Liquefied natural gas (LNG) was another topic that was covered during the conference. Andrew Kendrick, Vice President of Operations at VARD Canada spoke about the challenges of LNG and how Canada can benefit from it. LNG provides a competitive advantage for Canadian ports while providing cost reductions for operators and end users. It also provides opportunities for shipyards and suppliers to grow their businesses and results in cleaner air for all.

Kendrick reminded the audience that the International Maritime Organization (IMO) Marine Environment Protection Committee has set a global sulphur cap that requires all ships to use fuels with a maximum 0.5 per cent sulphur content as of January 1, 2020. “As we draw closer to the 2020 sulphur limit that will take effect globally, ship owners have to make a decision really fast,” Kendrick said, to go with a cleaner fuel like LNG. “We are very close to having a take-off in LNG,” he added.

“Trust is the keyword in marine safety,” Jeffery Hutchinson, Deputy Commissioner for Strategy and Shipbuilding at the Canadian Coast Guard told the audience during the luncheon keynote. “We aim to have the safest system in the world, it is our heart and soul,” he added. To get to this point requires that the Coast Guards be involved in the innovative space.

Jeffery Hutchinson

He went on to talk about how the Arctic is a geopolitical chessboard with traffic being a challenge but we should be focusing on new and emerging ways of thinking about this region. It is about changing the tone of conversation internally from one of a reactive stance and response to more of an intervention role. He then asked how does this connect to shipbuilding and the National Shipbuilding Strategy? He went on to say that it is about becoming “better ship buyers.”

Looking to the future he believes that we may come to a time when it will be possible to conduct search and rescue operations with drones. That is something that will provide great cost saving benefits. He also looks forward to seeing more women sign up to serve in the Canadian Coast Guard.

“It is all about building ships that we can be proud of for a long time but at the end of the day it comes down to trust,” Hutchinson said.

Andrew Korney, Director of Business Development at Terragon Environmental Technologies Inc. said during his presentation on Modern Waste Management at Sea that “zero waste discharge is the goal.” He went on to point out one way of doing this is to replace our wasteful “one pipe in-one pipe out” doctrine with the “water for purpose” approach like reusing the water used in showers for flushing toilets. This he said can significantly reduce our water consumption and eliminate dirty water discharge.

The last panel of the day was on Design Considerations for Arctic Operations. Derek Buston, Project Manager for the Polar icebreaker talked about Canada’s first polar icebreaker, CCGS John G. Diefenbaker and how it will provide the Canadian Coast Guard and the Government of Canada with enhanced capabilities in the North.

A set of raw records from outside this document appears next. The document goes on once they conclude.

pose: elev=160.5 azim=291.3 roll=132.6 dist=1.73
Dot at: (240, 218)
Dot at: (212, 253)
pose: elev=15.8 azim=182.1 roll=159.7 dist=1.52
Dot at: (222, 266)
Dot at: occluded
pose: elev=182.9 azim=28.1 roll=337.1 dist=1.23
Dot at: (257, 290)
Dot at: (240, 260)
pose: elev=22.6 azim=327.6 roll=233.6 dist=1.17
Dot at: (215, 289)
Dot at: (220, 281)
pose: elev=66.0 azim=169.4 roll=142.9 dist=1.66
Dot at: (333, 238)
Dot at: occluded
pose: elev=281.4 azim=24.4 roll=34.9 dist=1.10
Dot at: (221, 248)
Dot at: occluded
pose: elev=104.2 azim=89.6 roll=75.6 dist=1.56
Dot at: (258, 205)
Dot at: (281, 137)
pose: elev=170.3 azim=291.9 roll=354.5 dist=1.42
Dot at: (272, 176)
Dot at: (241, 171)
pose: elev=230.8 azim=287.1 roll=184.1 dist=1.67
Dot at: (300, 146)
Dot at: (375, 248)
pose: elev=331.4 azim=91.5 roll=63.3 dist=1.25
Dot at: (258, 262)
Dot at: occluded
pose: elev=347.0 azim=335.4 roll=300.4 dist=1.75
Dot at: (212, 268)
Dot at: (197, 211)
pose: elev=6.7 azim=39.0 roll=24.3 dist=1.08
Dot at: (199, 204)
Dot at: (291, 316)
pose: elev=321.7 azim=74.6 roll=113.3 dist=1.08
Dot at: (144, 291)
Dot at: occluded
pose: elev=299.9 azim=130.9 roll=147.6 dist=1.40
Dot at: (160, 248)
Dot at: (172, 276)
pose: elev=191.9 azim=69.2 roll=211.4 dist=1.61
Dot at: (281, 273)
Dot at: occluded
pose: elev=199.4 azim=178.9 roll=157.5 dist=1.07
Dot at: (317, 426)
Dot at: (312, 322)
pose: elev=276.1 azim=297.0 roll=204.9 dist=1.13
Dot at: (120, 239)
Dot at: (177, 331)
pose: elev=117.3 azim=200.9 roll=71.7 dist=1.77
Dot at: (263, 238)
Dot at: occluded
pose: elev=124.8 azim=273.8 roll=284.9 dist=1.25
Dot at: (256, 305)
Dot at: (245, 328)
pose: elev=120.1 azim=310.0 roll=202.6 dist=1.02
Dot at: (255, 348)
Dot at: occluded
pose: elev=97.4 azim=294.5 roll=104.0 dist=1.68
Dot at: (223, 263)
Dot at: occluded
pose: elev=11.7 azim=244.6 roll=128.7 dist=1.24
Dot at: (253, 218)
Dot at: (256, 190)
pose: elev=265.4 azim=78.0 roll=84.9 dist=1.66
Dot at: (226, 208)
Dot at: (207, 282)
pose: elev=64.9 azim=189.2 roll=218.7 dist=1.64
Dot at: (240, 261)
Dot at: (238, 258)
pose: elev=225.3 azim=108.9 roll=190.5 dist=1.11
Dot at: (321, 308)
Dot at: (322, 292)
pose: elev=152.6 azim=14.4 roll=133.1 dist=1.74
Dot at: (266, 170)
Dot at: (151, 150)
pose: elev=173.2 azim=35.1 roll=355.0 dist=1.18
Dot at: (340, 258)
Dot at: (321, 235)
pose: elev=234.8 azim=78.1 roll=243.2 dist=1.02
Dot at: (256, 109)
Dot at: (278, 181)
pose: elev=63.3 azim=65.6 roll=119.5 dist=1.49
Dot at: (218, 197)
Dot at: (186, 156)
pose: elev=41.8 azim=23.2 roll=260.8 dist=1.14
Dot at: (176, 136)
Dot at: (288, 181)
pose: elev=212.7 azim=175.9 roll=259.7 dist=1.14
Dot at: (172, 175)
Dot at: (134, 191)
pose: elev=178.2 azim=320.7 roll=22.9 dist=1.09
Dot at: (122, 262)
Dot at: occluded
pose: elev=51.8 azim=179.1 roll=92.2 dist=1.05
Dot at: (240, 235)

He went on to list the key features of the Polar icebreaker:

  1. Capable of sustained operations in the Arctic for 270 days in very difficult ice conditions
  2. Can accommodate a crew of approximately 60 (with space for an additional 40 program personnel), two medium-lift helicopters and a large cargo/equipment carrying capacity
  3. Modular mission payload approach to ensure the vessel is operationally adaptable and capable of meeting current and future program needs.

David Lloyd, Naval Business Manager at Lloyd’s Register Canada then gave a presentation on the IMO Polar Code. He went on to explain that the Polar Code is “a set of additions to SOLAS and MARPOL reflecting the hazards of operation and sensitivity of the environment.” He pointed out that even with all the requirements of the Code, assessment is required to evaluate a ship like the equipment and systems provision against the hazards of operating in Polar waters and this assessment is in addition to the prescriptive requirements of the Code.

Andrew Kendrick from VARD then concluded the event with a presentation on the design of icebreaking ships. He gave an overview of the Regulatory framework, Hull form, Structural Design, Propulsion Systems, Winterization and Environmental Issues and how it ties back to the Polar Code.

The next Shipbuilding Technology Forum is scheduled for March 1, 2018.